Religious Advocacy Groups Boom on Capitol Hill: News Roundup

In the news this week:  a remarkable increase in religious advocacy groups in Washington, Atheism and the holidays, a Presidential candidate promotes profiling, and other stories. 

The field of religious advocacy has mushroomed on Capitol Hill in recent decades, a new survey shows, with the number of groups growing fivefold since 1970 and hundreds of millions spent each year to influence issues from school vouchers and immigration to the right of women overseas to have abortions.
The report, released Monday by the Pew Forum on Religious and Public Life, appears to be the most extensive research ever done on D.C.-based lobbyists and advocates on faith matters. It documents the widening range of domestic and foreign issues religious groups push and fight and shows the entrance in recent years of religious minority groups, such as Muslims, Sikhs and secular organizations, into the field. Washington Post
In towns all across America, individuals are called out by their very neighbors for their lack of belief, and are excluded from their community because of their nontheism. Stories of discrimination against atheists are increasingly commonplace in the media, as atheists are frequently and wrongly charged with being amoral troublemakers who seek to destroy the foundations of America.
This type of prejudice runs counter to the generosity that is supposed to be the hallmark of the holidays. That's why the American Humanist Association recently announced the launch of a holiday advertisement campaign aimed to raise awareness of discrimination against nonbelievers in America. Huffington Post
Springfield, Missouri, hosted the Skepticon IV convention over the weekend. While there, many atheists shopped at the local stores and restaurants. One of the restaurants that members of the atheist community patronized was Gelato Mio. However, it soon became clear that the owner of that establishment didn’t want to serve non-believers. He put up a sign on his window that read, “Skepticon is NOT welcomed to my Christian Business.” Examiner
Today, as two of Smith's adherents eye the nation's highest office, religious discrimination remains an obstacle for Mormon political candidates for president and a vexation for church members. USA Today
Former Pennsylvania Senator Rick Santorum said at Tuesday's CNN National Security Debate that he would improve airport security by profiling, particularly Muslims and young men.
"Obviously Muslims would be someone you'd look at, absolutely," Santorum said. "Those are the folks who … the radical Muslims are the people that are committing these crimes by and large, as well as younger males." Santorum said profiling was important because the American security apparatus should strive to "find the bomber, not the bomb."
Corey Saylor, Council on American-Islamic Relations national legislative director, put out a release on Wednesday that asked for Santorum to repudiate the comments. CNN


First Time That Atheists Are Included in Pope’s Interreligious Talks: News Roundup

In the news this week: the Pope hosts an interfaith dialogue event including non-believers, over 180 Muslim women, who are also community leaders, met in Istanbul, TLC is airing the “All American Muslim” series, and other stories.

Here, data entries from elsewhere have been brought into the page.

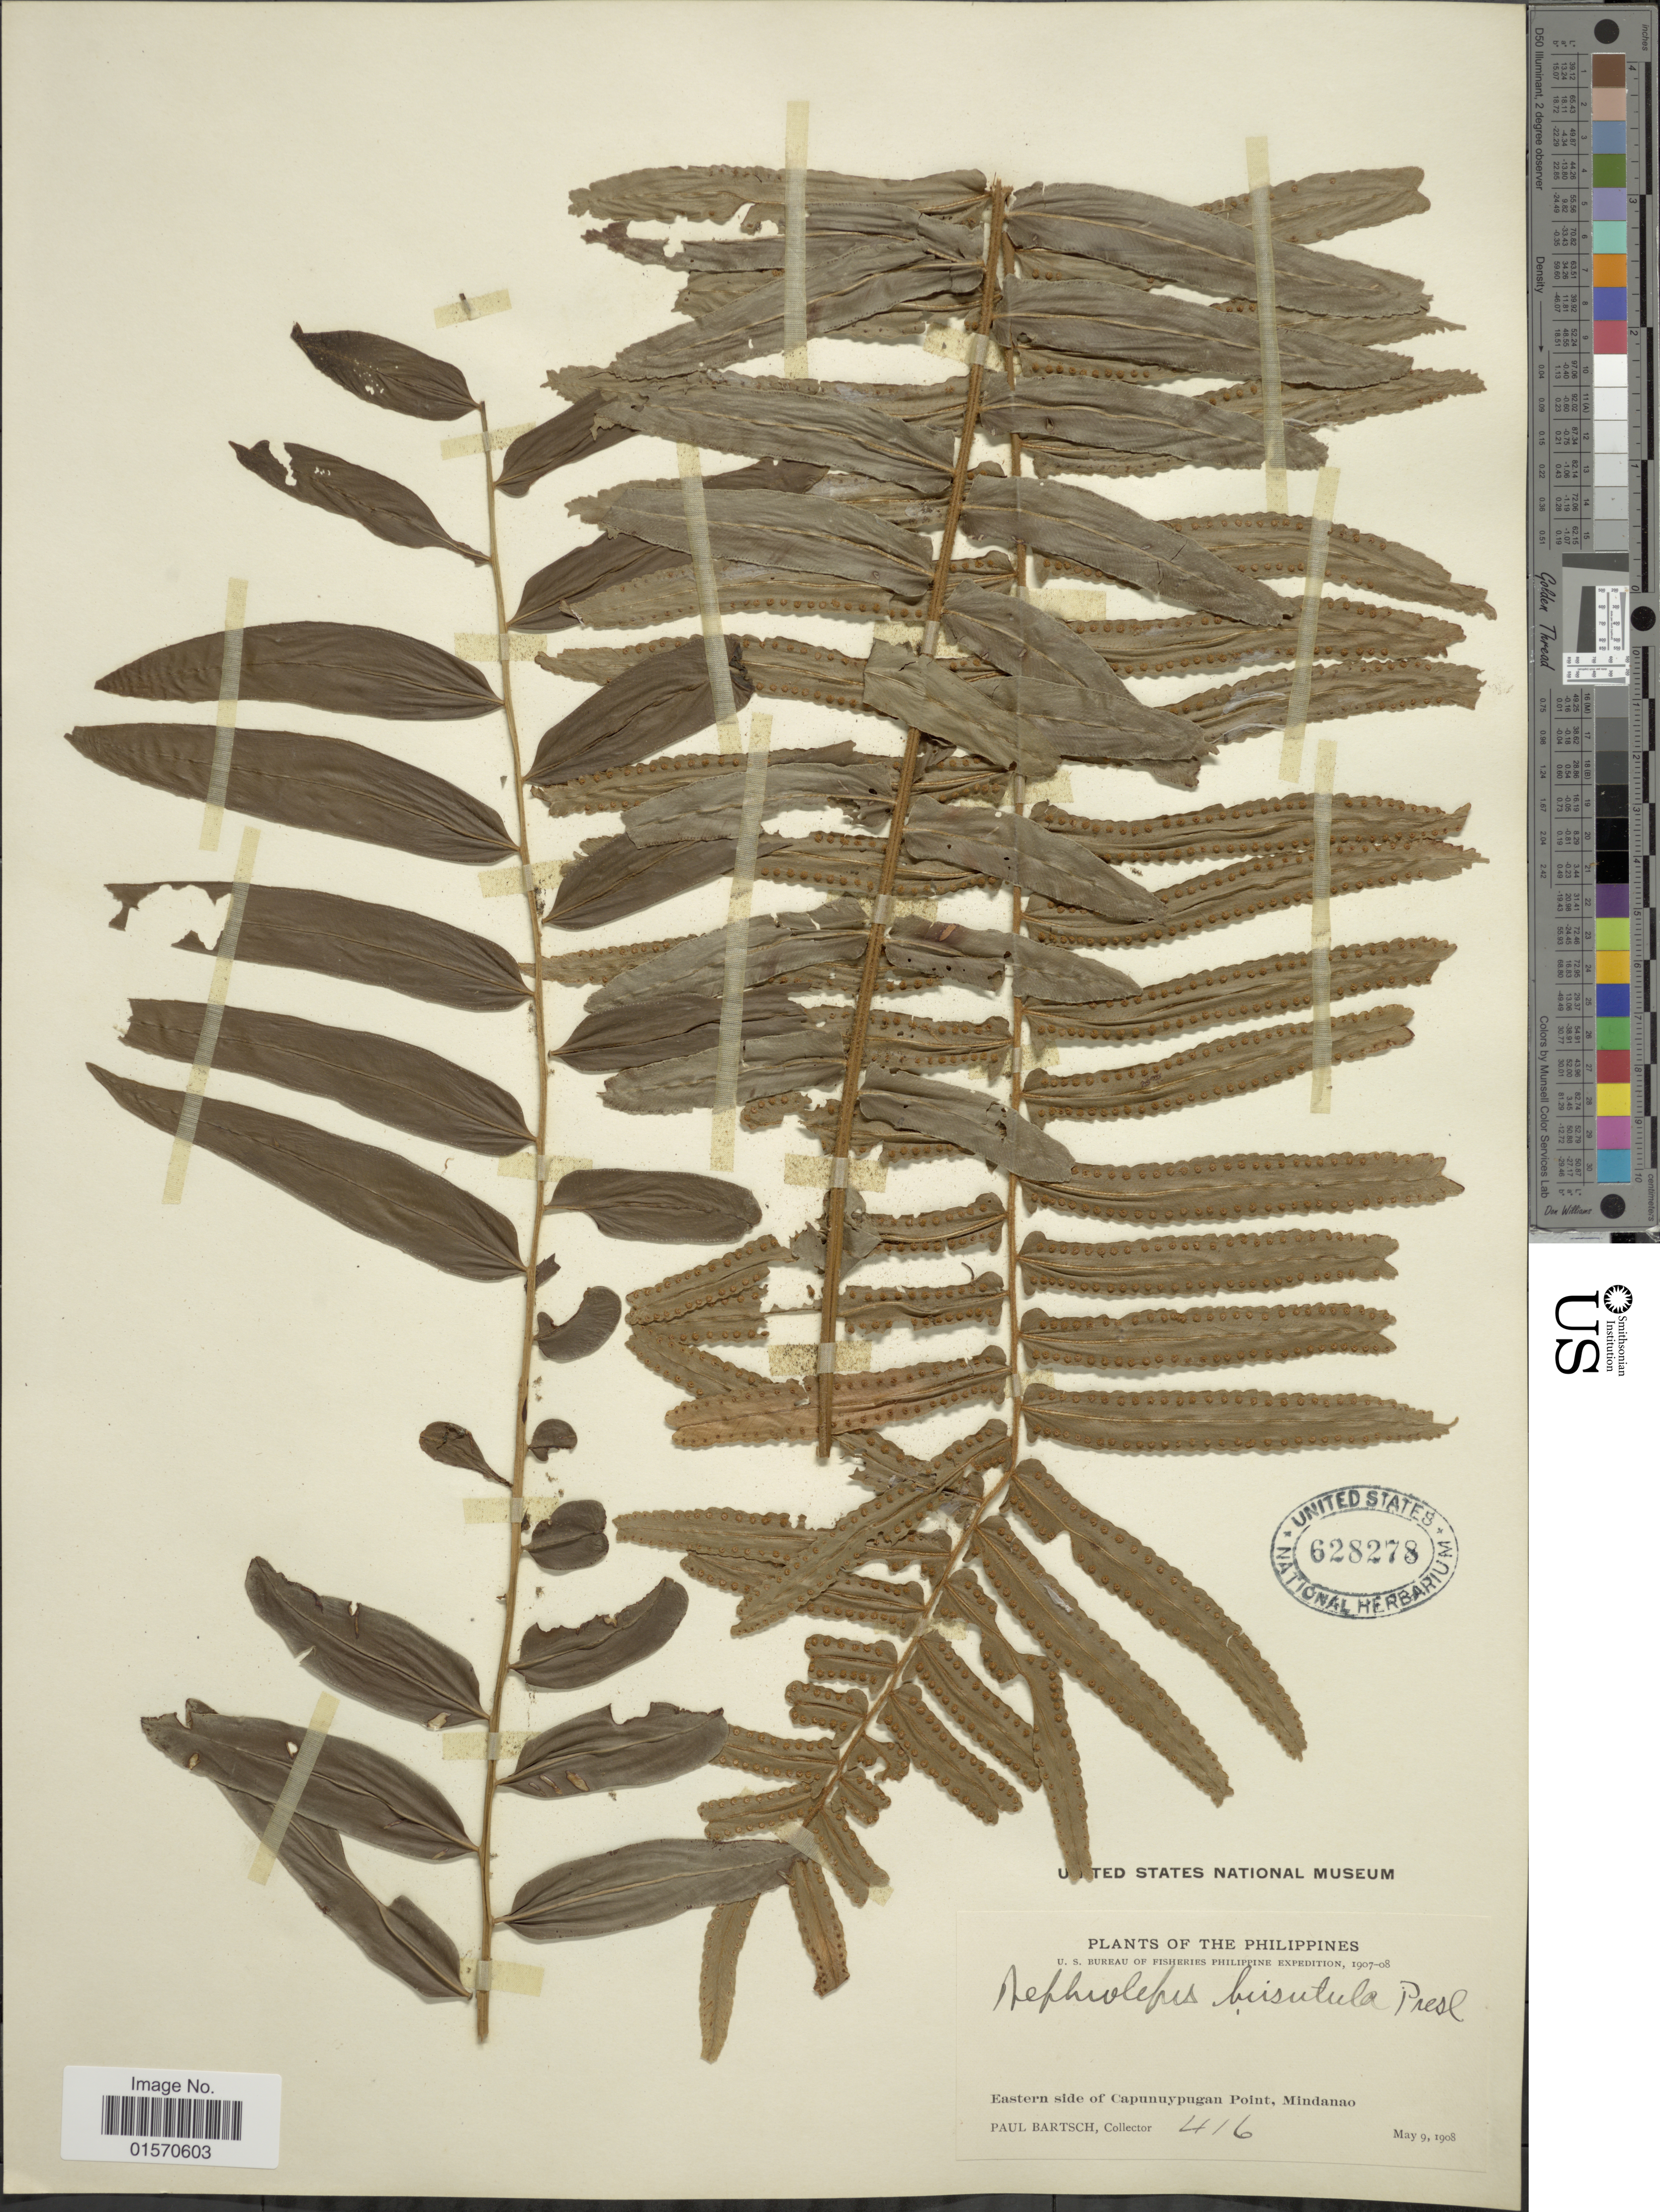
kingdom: Plantae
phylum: Tracheophyta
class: Polypodiopsida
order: Polypodiales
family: Nephrolepidaceae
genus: Nephrolepis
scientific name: Nephrolepis hirsutula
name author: (G. Forst.) C. Presl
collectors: P. Bartsch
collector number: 416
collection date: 1908-05-09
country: Philippines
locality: Eastern side of Capunuypugan Point, Mindanao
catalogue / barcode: US 628278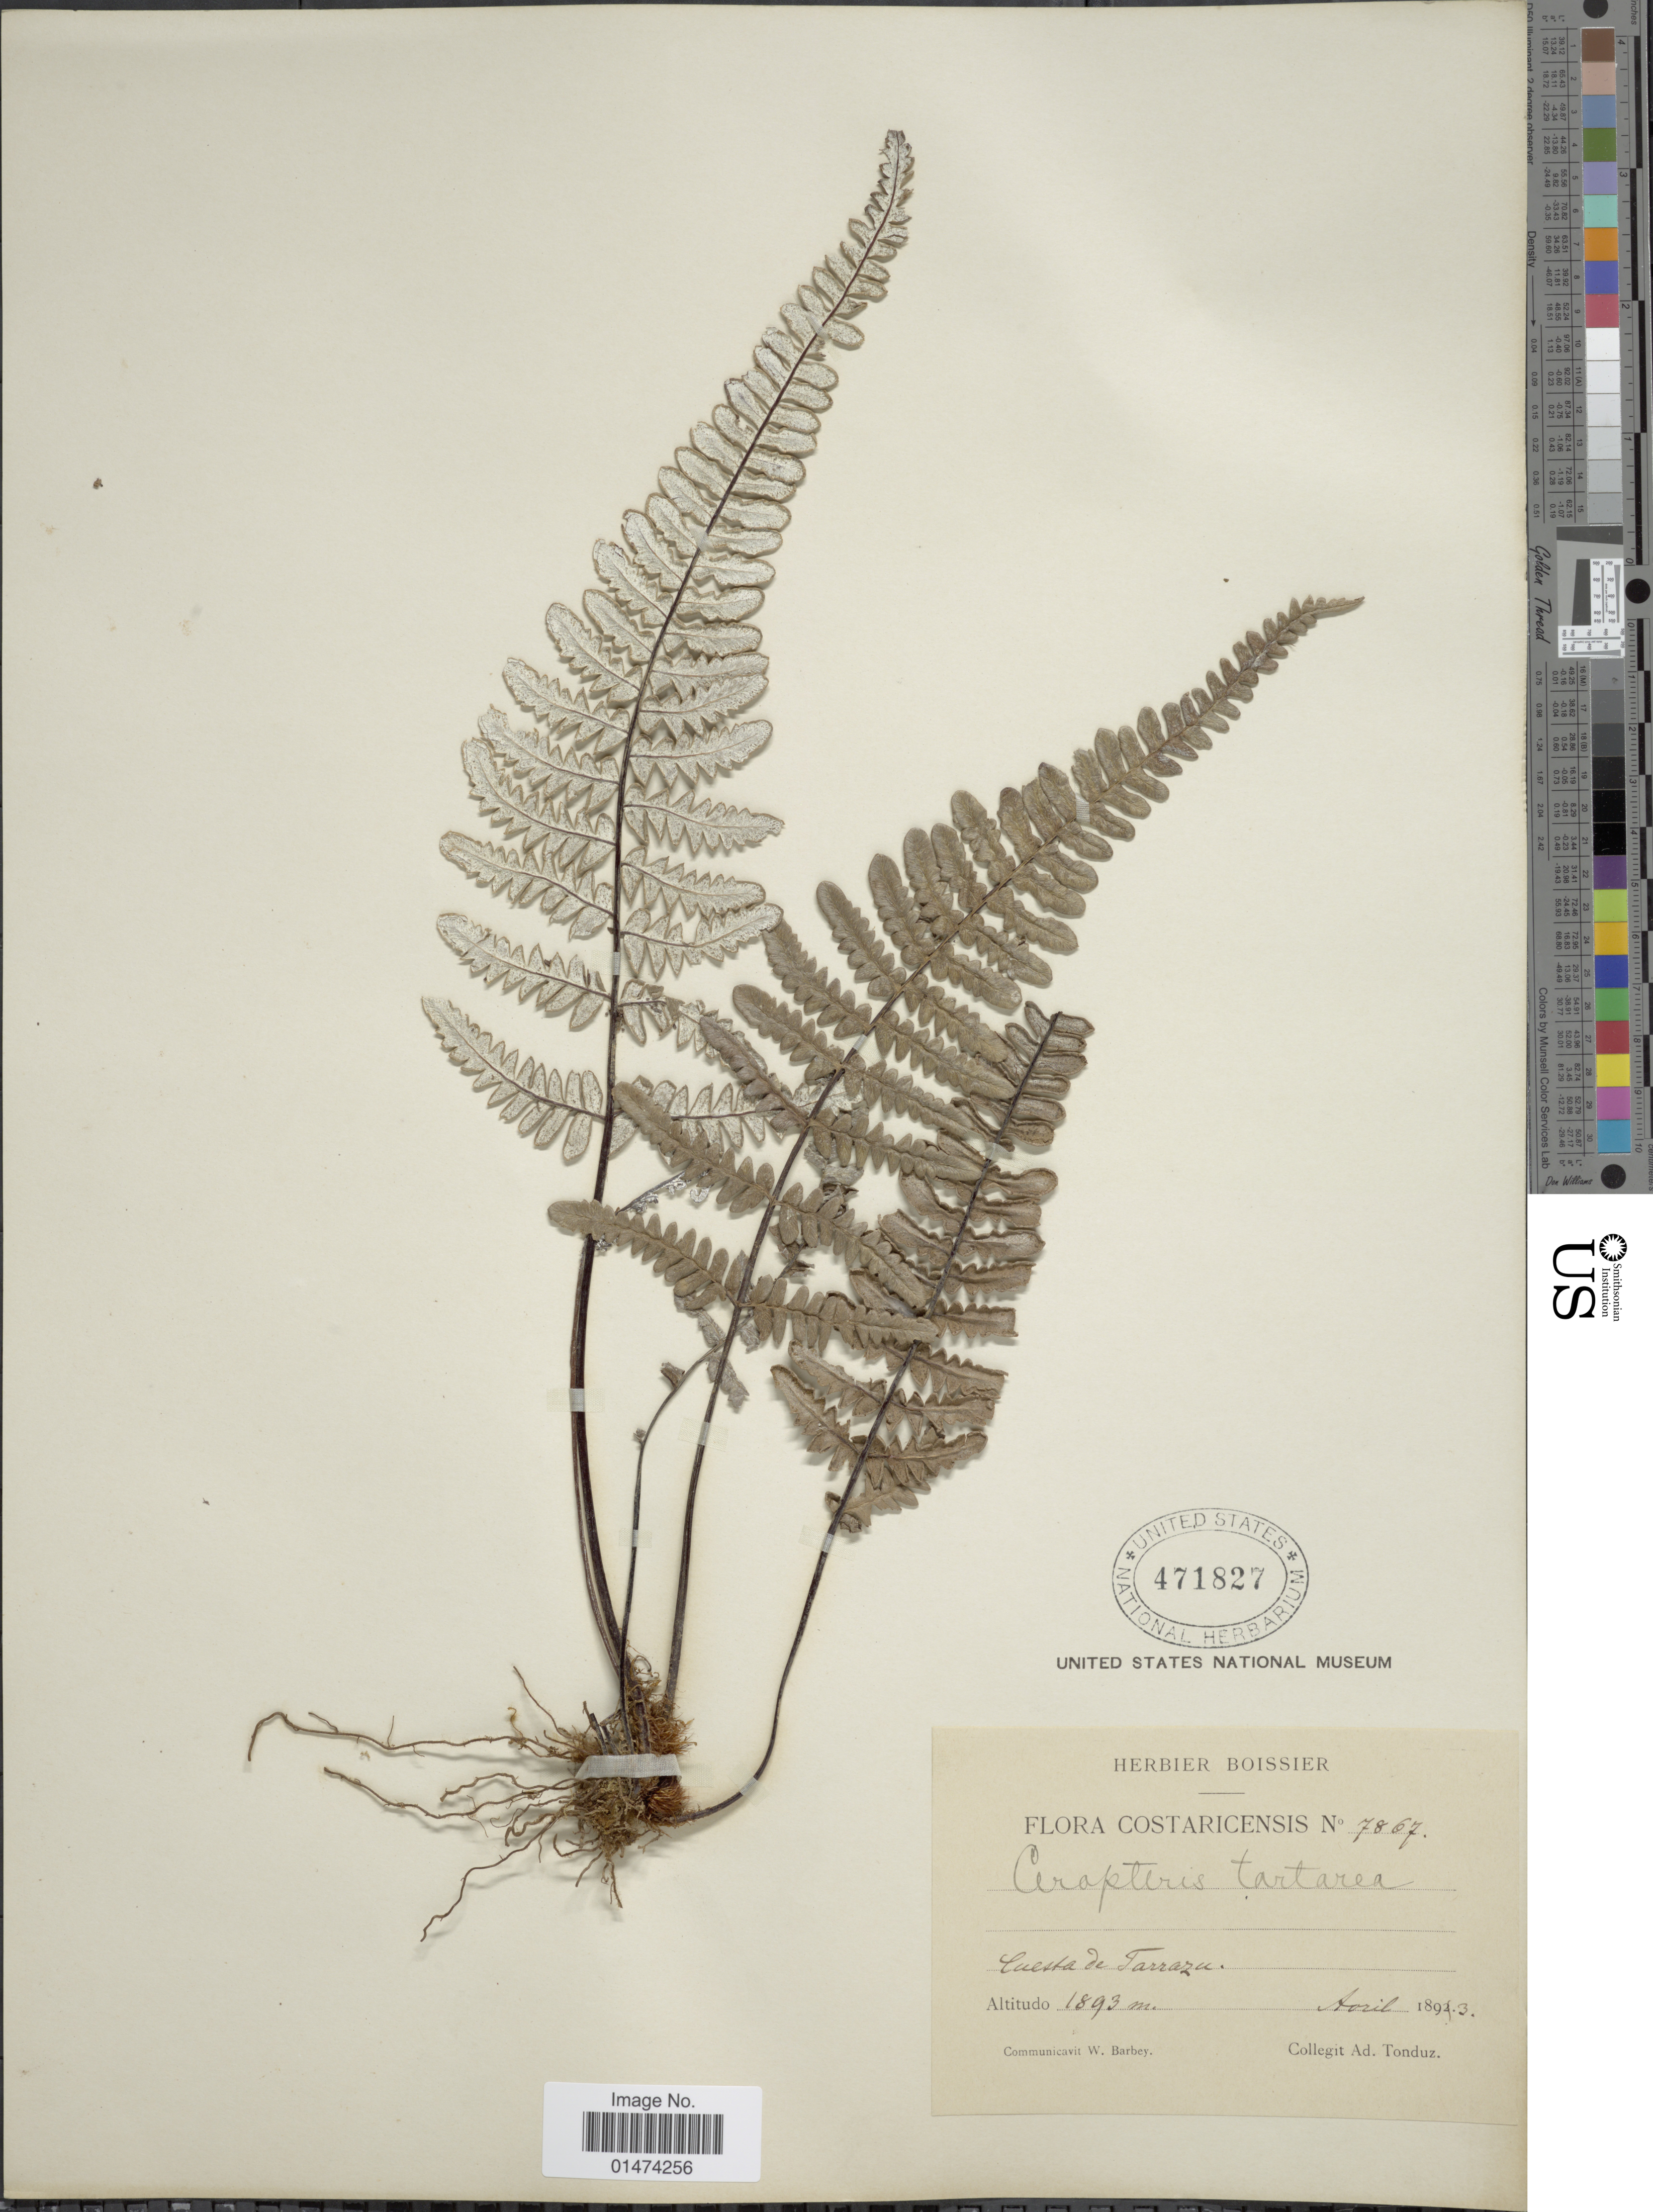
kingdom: Plantae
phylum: Tracheophyta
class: Polypodiopsida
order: Polypodiales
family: Pteridaceae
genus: Pityrogramma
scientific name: Pityrogramma tartarea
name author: (Cav.) Maxon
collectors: A. Tonduz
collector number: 7867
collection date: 1893-04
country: Costa Rica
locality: Cuesta de Tarrazu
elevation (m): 1893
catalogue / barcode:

When Pope Benedict XVI departs from a seldom-used railway station inside Vatican City on a train taking him to Assisi, he will follow the tricky path of interfaith dialogue first explored by his predecessor, John Paul II.
In the central Italian town, the 12th century birthplace of St Francis, the pontiff on Thursday is set to meet representatives of Islam, Hinduism, Buddhism, Judaism and the world's other major religions. Kansas City Star
Four leading atheist intellectuals will take part in the inter-religious talks in Assisi for the first time in a sign of Pope Benedict's growing interest in dialogue between ''faith and reason''. Sydney Morning Herald
On October 24, a ceremony at the Memorial Amphitheater at Arlington National Cemetery in Virginia dedicated the first monument on Chaplains Hill, commemorating 14 Jewish chaplains killed on active duty in America’s armed forces. The Jewish Daily Forward
More than 180 Muslim women from 45 countries attended panels and seminars in İstanbul last week focusing on educating and empowering Muslim women and promoting their rights from an Islamic perspective.
“There are 750 million Muslim women in the world, and there is no single institution that speaks for us,” said Daisy Khan, executive director of the American Society for Muslim Advancement (ASMA). She said that’s why this conference was organized to bring together powerful Muslim women who are making changes in their communities while working in different professions. Today’s Zaman
Individuals who practice religion and spirituality report better physical and mental health than those who do not.  To better understand this relationship and how spirituality/religion can be used for coping with significant health issues, University of Missouri researchers are examining what aspects of religion are most beneficial and for what populations. Now, MU health psychology researchers have found that religious and spiritual support improves health outcomes for both men and women who face chronic health conditions. Health Canal
Equal Employment Opportunity Commission and Department of Justice statistics indicate that complaints of religious harassment in the workplace are on the rise.
In fact, according to University of Tennessee professor Rosalind Hackett, religious harassment claims are second only to complaints about sexual harassment. "This is the second most problematic issue in the workplace," she said. Knoxville News Sentinel
What's life like as a Muslim-American?
A new eight-part series on TLC that premieres November 13 will try to answer that question by following the lives of five very different Muslim-American families. The show, "All-American Muslim", was filmed in Dearborn, Michigan, a suburb of Detroit that's known for its large Arab-American population. It promises to go "inside the rarely seen world of American Muslims to uncover a unique community struggling to balance faith and nationality in a post 9/11 world," according to a press release. Huffington Post
A Florida judge can rely on Islamic law to decide a case involving a local mosque, an appeals court has ruled.
The Florida 2nd District Court of Appeal dismissed without comment a petition to prevent Hillsborough Judge Richard Nielsen from invoking Islamic law, The St. Petersburg Times reported Tuesday.